Select each line of the data below that contains the string "Grande", and copy it out. Matching is case-sensitive.

▸ PROVIDED RECORDS:
______

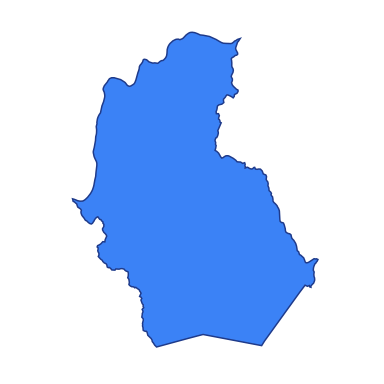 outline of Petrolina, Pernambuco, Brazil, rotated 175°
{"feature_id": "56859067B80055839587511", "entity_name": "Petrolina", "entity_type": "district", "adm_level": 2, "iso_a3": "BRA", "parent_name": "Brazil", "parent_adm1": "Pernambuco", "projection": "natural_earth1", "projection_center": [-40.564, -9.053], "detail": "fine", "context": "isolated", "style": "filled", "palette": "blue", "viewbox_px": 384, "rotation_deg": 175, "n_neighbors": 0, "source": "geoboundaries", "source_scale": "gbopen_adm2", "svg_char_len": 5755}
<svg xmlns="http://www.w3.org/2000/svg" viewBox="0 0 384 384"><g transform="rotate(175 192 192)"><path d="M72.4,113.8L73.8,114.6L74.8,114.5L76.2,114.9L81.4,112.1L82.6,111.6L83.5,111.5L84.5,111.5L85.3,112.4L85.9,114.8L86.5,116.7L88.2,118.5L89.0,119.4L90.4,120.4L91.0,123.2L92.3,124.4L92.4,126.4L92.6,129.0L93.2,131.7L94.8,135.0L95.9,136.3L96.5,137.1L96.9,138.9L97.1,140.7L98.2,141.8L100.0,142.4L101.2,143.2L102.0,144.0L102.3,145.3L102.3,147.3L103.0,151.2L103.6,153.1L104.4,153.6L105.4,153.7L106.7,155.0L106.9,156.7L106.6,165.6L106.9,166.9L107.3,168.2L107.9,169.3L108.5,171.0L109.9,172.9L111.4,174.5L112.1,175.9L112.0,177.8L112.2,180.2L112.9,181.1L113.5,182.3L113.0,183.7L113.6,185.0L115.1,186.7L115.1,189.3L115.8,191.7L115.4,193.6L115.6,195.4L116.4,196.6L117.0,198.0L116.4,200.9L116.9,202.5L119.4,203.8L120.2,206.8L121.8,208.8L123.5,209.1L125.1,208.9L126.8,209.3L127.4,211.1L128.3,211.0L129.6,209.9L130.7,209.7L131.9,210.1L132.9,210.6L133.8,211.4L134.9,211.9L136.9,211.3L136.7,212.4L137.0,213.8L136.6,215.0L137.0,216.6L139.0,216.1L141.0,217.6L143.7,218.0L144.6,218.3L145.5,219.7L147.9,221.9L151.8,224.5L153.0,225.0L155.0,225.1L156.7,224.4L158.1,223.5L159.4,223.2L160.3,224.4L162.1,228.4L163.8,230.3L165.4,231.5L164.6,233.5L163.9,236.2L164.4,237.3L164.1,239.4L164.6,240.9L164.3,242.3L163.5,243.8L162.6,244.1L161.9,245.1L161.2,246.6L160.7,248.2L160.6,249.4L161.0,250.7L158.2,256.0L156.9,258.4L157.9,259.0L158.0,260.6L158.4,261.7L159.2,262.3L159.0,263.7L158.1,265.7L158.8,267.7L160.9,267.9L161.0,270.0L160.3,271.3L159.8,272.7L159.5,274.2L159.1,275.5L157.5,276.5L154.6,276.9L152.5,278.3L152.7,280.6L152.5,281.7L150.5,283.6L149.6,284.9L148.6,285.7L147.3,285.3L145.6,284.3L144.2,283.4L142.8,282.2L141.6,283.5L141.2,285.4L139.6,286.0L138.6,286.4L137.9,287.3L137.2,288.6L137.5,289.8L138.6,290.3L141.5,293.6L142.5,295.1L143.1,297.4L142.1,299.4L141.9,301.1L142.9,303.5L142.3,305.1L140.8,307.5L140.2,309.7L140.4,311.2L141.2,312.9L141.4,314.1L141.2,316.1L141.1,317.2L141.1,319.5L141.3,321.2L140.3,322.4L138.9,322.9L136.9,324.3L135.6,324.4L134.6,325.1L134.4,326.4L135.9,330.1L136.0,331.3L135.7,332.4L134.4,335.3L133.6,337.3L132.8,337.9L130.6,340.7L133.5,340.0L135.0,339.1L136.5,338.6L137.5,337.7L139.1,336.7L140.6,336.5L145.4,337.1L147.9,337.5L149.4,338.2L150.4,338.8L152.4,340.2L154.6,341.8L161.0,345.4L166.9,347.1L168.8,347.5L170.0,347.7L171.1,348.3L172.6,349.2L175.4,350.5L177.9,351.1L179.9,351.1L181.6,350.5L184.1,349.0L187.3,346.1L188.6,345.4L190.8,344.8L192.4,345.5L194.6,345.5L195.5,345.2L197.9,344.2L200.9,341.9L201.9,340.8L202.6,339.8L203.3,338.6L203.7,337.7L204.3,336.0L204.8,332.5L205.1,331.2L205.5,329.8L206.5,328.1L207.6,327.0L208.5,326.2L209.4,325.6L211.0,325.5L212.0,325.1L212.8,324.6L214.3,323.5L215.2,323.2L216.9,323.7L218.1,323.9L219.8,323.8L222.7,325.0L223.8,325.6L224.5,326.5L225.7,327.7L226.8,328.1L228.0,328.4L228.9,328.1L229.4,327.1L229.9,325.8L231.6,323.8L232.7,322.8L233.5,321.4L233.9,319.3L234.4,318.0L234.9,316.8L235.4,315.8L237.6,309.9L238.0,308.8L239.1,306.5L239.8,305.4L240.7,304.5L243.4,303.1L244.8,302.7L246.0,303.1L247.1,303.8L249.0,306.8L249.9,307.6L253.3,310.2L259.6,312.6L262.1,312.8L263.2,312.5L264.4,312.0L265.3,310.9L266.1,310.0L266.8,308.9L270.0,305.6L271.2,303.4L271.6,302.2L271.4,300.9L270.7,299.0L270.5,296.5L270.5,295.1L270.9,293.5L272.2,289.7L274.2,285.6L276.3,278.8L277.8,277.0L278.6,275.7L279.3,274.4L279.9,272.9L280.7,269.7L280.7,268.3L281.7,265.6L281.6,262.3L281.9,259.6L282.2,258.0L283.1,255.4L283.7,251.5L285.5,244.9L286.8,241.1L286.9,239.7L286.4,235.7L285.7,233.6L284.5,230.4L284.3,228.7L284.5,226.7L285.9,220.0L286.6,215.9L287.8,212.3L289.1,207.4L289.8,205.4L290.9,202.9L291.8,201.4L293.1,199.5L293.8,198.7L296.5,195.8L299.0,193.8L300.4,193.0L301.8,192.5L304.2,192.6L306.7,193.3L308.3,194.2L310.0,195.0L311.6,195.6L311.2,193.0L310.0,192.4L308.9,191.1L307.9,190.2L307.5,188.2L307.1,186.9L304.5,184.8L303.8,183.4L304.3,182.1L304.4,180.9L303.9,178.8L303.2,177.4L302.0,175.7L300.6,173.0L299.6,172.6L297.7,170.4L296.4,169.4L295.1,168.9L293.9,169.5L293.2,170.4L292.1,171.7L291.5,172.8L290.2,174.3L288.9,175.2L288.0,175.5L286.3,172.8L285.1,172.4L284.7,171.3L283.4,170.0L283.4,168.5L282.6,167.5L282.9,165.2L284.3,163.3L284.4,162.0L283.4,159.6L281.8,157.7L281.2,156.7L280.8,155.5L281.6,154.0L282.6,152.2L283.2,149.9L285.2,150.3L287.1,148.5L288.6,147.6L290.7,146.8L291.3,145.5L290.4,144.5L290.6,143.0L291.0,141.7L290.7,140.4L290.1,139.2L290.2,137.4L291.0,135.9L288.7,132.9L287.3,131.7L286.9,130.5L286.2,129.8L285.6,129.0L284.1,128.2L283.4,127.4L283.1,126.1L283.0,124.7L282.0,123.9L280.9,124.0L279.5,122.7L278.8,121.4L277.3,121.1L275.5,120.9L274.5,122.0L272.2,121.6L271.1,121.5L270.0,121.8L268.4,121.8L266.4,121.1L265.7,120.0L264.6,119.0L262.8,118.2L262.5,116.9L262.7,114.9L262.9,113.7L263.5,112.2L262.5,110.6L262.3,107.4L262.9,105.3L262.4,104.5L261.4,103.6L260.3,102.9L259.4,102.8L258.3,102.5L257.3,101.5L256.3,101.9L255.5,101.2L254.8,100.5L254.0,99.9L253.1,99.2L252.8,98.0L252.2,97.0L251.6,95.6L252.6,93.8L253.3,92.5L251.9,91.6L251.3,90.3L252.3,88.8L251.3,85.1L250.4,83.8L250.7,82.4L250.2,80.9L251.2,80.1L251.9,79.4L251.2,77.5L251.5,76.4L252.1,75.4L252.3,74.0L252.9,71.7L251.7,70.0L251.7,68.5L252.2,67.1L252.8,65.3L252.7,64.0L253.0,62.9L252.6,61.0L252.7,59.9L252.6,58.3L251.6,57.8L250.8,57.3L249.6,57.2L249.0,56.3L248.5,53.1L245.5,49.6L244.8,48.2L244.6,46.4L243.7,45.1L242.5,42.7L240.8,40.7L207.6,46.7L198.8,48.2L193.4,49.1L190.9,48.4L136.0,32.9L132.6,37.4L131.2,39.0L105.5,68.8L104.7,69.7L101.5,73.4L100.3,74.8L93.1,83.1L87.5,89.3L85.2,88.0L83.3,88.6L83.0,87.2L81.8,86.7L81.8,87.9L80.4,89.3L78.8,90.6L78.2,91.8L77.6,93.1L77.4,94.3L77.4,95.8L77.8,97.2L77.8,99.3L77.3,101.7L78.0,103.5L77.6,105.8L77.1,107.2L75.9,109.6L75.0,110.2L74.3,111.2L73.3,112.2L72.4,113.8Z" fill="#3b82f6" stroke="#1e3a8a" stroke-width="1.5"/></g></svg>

______

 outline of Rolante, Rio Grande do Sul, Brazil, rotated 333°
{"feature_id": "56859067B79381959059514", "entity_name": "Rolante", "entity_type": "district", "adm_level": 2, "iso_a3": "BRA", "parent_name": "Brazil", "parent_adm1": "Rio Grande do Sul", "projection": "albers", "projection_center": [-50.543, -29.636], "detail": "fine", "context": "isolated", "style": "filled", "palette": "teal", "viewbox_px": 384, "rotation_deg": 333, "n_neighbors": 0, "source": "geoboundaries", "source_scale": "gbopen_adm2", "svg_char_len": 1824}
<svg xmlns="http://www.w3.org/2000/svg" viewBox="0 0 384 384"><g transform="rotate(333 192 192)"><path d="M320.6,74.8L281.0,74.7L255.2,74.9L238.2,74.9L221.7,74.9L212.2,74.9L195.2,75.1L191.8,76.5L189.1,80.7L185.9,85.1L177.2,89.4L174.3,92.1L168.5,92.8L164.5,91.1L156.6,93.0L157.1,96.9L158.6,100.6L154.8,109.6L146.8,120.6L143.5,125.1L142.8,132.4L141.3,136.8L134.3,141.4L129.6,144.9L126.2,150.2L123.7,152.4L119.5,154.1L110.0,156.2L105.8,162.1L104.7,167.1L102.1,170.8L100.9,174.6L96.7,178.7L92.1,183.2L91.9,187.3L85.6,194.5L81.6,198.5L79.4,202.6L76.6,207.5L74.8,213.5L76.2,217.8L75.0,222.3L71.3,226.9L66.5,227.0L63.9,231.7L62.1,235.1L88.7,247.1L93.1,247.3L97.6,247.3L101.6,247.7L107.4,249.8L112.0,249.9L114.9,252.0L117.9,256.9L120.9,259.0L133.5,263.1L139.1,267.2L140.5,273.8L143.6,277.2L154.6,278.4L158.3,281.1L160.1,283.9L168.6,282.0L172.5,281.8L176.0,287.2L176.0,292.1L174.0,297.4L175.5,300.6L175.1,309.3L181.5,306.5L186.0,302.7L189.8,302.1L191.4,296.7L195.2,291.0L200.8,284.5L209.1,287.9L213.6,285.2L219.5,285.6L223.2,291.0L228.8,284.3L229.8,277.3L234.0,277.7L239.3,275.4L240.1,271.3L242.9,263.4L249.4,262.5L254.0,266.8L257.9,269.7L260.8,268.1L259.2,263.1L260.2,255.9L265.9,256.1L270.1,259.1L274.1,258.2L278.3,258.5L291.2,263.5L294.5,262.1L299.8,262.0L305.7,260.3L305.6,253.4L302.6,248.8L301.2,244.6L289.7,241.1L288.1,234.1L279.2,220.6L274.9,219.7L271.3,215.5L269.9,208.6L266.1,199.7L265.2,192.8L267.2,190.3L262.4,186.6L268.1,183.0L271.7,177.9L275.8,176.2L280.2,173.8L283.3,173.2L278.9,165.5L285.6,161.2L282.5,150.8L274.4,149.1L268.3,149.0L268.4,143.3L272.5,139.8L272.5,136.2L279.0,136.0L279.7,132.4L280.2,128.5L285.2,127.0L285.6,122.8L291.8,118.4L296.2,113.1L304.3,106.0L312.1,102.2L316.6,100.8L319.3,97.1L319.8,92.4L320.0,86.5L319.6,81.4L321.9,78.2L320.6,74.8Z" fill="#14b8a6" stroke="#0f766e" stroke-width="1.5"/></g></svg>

______

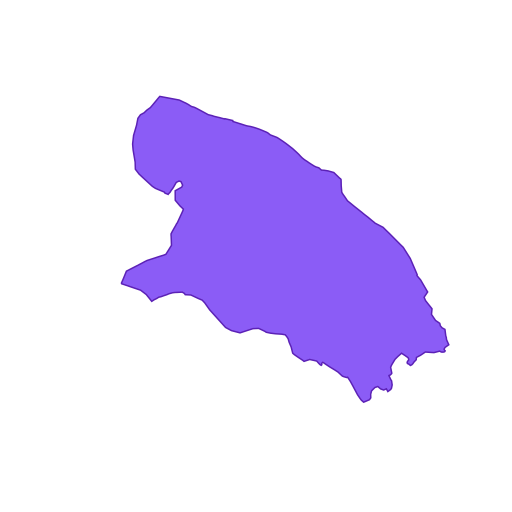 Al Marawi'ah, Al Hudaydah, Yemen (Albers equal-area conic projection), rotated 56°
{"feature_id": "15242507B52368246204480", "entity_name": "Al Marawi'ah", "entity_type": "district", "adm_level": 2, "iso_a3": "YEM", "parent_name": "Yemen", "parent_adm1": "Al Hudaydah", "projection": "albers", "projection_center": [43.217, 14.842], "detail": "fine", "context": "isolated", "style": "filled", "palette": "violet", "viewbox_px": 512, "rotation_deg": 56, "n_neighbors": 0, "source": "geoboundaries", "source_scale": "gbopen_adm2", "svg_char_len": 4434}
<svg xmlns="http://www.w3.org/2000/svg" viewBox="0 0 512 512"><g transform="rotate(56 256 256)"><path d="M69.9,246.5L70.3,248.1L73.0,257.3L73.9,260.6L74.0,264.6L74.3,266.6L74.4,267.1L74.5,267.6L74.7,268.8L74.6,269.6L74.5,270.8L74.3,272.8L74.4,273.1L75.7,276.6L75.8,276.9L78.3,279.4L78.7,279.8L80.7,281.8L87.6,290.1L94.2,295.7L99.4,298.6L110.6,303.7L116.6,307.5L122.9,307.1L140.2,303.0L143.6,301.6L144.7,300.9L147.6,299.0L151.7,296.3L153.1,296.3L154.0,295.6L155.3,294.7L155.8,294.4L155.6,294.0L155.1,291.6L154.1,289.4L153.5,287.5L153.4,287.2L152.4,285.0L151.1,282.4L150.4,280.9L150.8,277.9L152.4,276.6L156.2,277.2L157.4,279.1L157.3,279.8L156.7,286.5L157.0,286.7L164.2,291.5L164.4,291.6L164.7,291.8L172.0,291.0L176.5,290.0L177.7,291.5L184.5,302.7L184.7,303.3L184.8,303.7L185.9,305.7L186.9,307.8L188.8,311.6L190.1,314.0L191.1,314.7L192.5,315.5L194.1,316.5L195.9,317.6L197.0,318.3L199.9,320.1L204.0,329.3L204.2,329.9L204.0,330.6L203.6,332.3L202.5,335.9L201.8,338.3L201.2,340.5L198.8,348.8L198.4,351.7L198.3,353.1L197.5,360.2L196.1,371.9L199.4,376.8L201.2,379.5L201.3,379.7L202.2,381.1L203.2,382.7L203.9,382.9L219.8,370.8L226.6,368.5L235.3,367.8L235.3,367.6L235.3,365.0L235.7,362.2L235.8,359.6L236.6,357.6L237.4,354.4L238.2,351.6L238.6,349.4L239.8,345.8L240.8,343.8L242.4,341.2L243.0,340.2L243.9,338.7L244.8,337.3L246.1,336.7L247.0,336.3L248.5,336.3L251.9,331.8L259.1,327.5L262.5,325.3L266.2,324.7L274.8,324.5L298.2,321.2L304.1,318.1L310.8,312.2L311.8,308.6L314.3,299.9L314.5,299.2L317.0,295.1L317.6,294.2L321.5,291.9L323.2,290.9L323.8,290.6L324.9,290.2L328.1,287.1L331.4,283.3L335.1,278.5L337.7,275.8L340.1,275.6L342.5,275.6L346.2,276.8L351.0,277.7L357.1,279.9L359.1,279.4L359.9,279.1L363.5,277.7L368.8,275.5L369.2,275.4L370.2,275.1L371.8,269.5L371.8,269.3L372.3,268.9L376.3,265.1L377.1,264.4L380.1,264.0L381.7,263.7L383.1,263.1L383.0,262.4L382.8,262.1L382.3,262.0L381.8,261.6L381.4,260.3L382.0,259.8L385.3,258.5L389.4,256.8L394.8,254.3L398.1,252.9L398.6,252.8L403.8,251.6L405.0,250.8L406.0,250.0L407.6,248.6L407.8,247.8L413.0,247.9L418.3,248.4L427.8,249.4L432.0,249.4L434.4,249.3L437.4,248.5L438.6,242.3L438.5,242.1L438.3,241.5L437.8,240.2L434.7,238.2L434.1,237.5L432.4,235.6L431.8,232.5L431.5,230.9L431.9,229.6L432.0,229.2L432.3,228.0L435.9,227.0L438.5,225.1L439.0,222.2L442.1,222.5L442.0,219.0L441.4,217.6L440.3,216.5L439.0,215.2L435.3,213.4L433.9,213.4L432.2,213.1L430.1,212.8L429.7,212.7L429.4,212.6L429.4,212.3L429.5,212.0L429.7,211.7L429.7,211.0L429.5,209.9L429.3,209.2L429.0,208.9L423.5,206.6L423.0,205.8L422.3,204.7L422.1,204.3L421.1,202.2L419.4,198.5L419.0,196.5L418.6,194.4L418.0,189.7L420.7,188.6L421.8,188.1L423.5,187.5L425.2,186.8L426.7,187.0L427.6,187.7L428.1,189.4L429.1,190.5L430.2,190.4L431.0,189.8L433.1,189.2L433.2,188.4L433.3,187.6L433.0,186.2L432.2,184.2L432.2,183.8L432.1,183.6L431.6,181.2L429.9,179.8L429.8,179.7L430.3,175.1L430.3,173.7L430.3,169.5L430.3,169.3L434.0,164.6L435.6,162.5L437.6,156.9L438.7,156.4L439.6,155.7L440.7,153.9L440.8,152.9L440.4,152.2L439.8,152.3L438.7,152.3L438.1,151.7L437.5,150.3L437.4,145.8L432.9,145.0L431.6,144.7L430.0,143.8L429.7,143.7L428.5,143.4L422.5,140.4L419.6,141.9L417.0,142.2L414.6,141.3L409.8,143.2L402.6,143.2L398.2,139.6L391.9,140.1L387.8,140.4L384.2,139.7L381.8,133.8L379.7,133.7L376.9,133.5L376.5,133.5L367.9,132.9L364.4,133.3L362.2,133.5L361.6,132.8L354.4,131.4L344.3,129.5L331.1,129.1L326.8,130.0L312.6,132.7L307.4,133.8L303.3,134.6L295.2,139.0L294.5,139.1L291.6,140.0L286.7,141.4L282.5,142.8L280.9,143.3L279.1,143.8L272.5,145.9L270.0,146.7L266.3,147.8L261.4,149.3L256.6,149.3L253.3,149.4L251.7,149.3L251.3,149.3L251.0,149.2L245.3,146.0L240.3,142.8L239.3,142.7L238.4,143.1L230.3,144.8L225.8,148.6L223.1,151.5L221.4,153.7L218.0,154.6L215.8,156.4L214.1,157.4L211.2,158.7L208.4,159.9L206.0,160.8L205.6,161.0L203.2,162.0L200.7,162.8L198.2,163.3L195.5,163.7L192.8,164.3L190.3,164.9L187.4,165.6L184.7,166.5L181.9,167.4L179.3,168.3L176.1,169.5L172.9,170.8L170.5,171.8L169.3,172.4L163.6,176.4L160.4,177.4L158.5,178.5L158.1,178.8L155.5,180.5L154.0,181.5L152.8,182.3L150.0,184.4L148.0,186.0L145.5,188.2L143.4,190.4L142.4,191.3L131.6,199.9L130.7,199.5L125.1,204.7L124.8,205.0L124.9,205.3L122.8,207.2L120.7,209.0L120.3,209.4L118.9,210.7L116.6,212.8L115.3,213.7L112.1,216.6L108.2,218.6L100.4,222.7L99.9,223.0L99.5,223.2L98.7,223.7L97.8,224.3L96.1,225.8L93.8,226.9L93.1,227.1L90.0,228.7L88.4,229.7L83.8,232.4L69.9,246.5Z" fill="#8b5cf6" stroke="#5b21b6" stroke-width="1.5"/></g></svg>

______

▸ FULL OUTPUT:
 outline of Rolante, Rio Grande do Sul, Brazil, rotated 333°
{"feature_id": "56859067B79381959059514", "entity_name": "Rolante", "entity_type": "district", "adm_level": 2, "iso_a3": "BRA", "parent_name": "Brazil", "parent_adm1": "Rio Grande do Sul", "projection": "albers", "projection_center": [-50.543, -29.636], "detail": "fine", "context": "isolated", "style": "filled", "palette": "teal", "viewbox_px": 384, "rotation_deg": 333, "n_neighbors": 0, "source": "geoboundaries", "source_scale": "gbopen_adm2", "svg_char_len": 1824}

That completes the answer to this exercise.